I
Abrí la nevera y al ver las uvas todavía húmedas comencé a pensar en una conversación que había tenido con David hacía poco más de un año en ese café de la rue Descartes: "Todas las mujeres son la creación más perfecta de Dios".
"O al menos, tienen un sólido segundo lugar después de los atardeceres parisinos".
Es cierto, pero podría canjear unos cuantos atardeceres por al menos un intento de sonrisa de alguna de esas mujeres imposibles que desinteresadamente leen mientras van en el metro.
Lo que hace perfecta y hermosa a la mujer más horripilante son esos pequeños detalles que las distinguen inequívocamente. En algunas son los gestos, heredados o aprendidos, en otras la mirada o la forma de caminar y en muchas otras es el cabello, no es la forma de peinarse o su corte, es cómo lo llevan, o cómo su cabellera las lleva a ellas.
En múltiples ocasiones he estado a punto de enamorarme de esa mujer con una cola de cometa en el cuero cabelludo que sentada de espaldas a mí en un café, hace ligeros movimientos con la cabeza mientras habla, de aquella que camina alejándose, su pelo moviéndose en sincronía contraria al cuerpo o de esa otra que con su cabello corto, aerodinámicamente rompe el viento de las tardes frías mientras su abrigo deja entrever los delicados tendones que sostienen su mirada altiva.
"Busquemos entonces nuestra Femme détail, una de esas que al enamorarnos nos haga perder el conocimiento"
Esa tarde, hablamos explayadamente acerca de esos detalles que habían alterado nuestras vidas y como consecuencia natural de aquella conversación, horas después tuve un encuentro casual mientras caminaba buscando sueño por la Rue de St.
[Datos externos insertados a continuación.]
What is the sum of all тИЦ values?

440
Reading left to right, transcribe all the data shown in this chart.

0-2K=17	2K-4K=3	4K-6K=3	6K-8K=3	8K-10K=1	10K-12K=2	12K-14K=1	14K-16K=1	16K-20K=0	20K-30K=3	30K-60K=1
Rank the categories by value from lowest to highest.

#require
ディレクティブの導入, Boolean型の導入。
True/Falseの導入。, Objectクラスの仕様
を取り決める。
Honoré.
Doblé la esquina en Richelieu y allí estaba, su cabello haciendo ligeros movimientos ondulantes mientras hablaba efusivamente en francés con un aparentemente cher ami. Su silueta perfectamente delineada por ese conjunto de pantalón y chaqueta crema contrastaba con el fondo oscuro de la noche en el carrousel del Louvre, las costuras de su ropa interior provocativamente marcadas en su pantalón. Pasé por enfrente y creí que no me había visto, así que di una larga vuelta y pasé de nuevo. Esta vez volteó al sentir que alguien se acercaba y nuestras miradas se encontraron.
"¡Alejandro!"
"¡Hola Gabriela!" -como si no la hubiese visto antes.
"¿Cómo estás?" -un beso.
"Bien, ¡qué casualidad! ¿Qué haces aquí?"
"Bueno, estoy viviendo aquí"
"¿Que tal? Yo también. ¡Qué casualidad!, no sabía, ¿cuándo te viniste?"
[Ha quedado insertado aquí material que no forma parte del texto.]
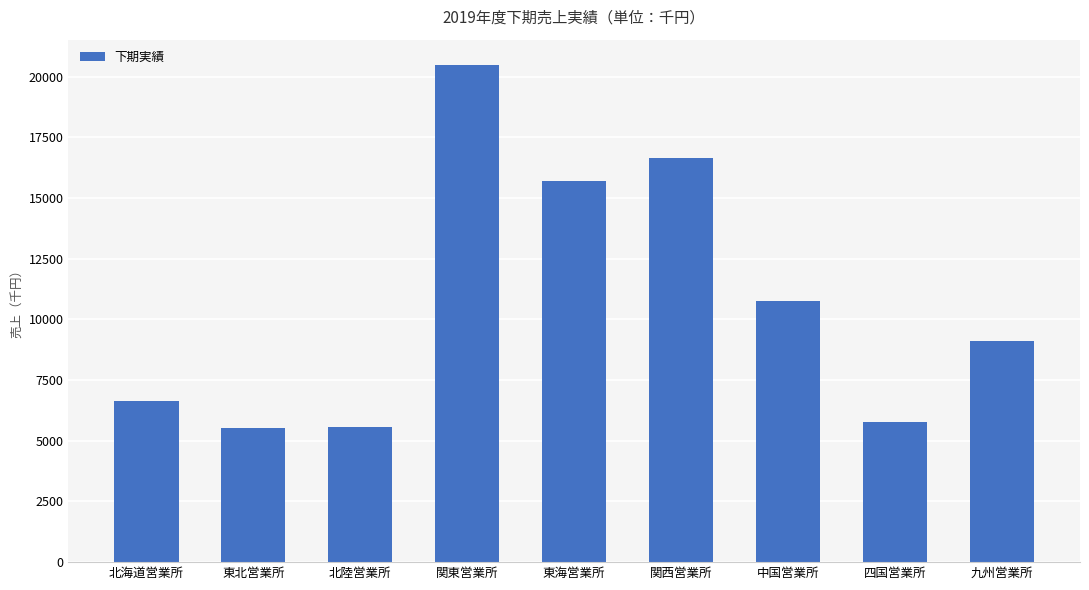

What is the sum of the values at 東海営業所 and 関東営業所?

36206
"Hace año y medio, pero, claro, como tú nunca llamas"
En ese momento me fijé en sus ojos, la misma mezcla de preocupación, odio, nervios, desesperanza y amor que vi tantas veces durante nuestros últimos días juntos y en las veces sucesivas en que nos encontramos en distintos sitios.
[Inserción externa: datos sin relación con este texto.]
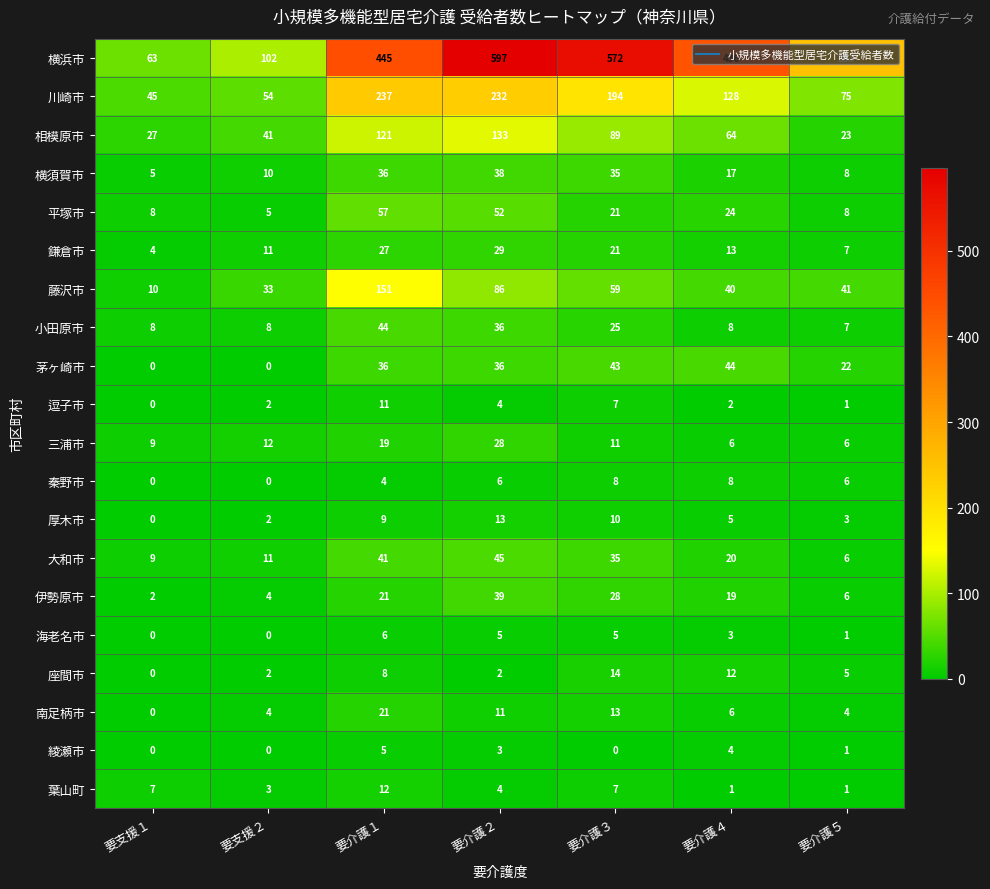

Which series has the largest total across all categories?

横浜市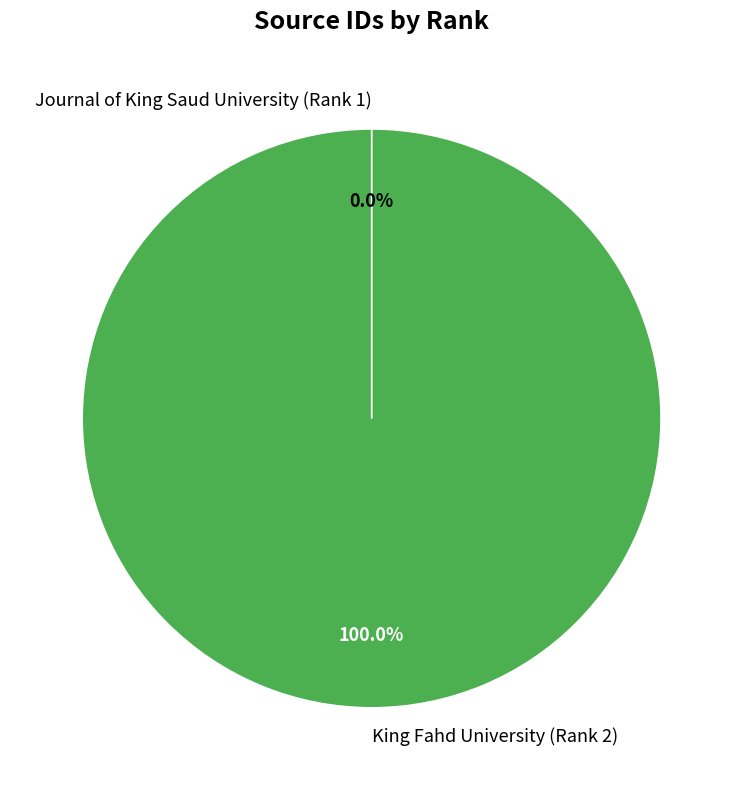

What is the largest slice in the pie chart?

King Fahd University (Rank 2)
Después de esos largos treinta milisegundos, me presentó a Monsieur X, que trabajaba en nosedonde y que aparentemente estaba saliendo con ella. Mr. X no se dio cuenta, pero en ese momento en que me contaba lo vigorizante que era su trabajo, Gabriela y yo lo vimos todo: vimos que tan pronto terminara este interesante relato laboral yo le iba a pedir su teléfono y que ella me lo iba a dar, vimos que yo la iba a llamar e invitar a salir y ella iba a contestar el teléfono y decir que sí, vimos que ambos, eventualmente, inevitablemente, terminaríamos en la cama de nuevo.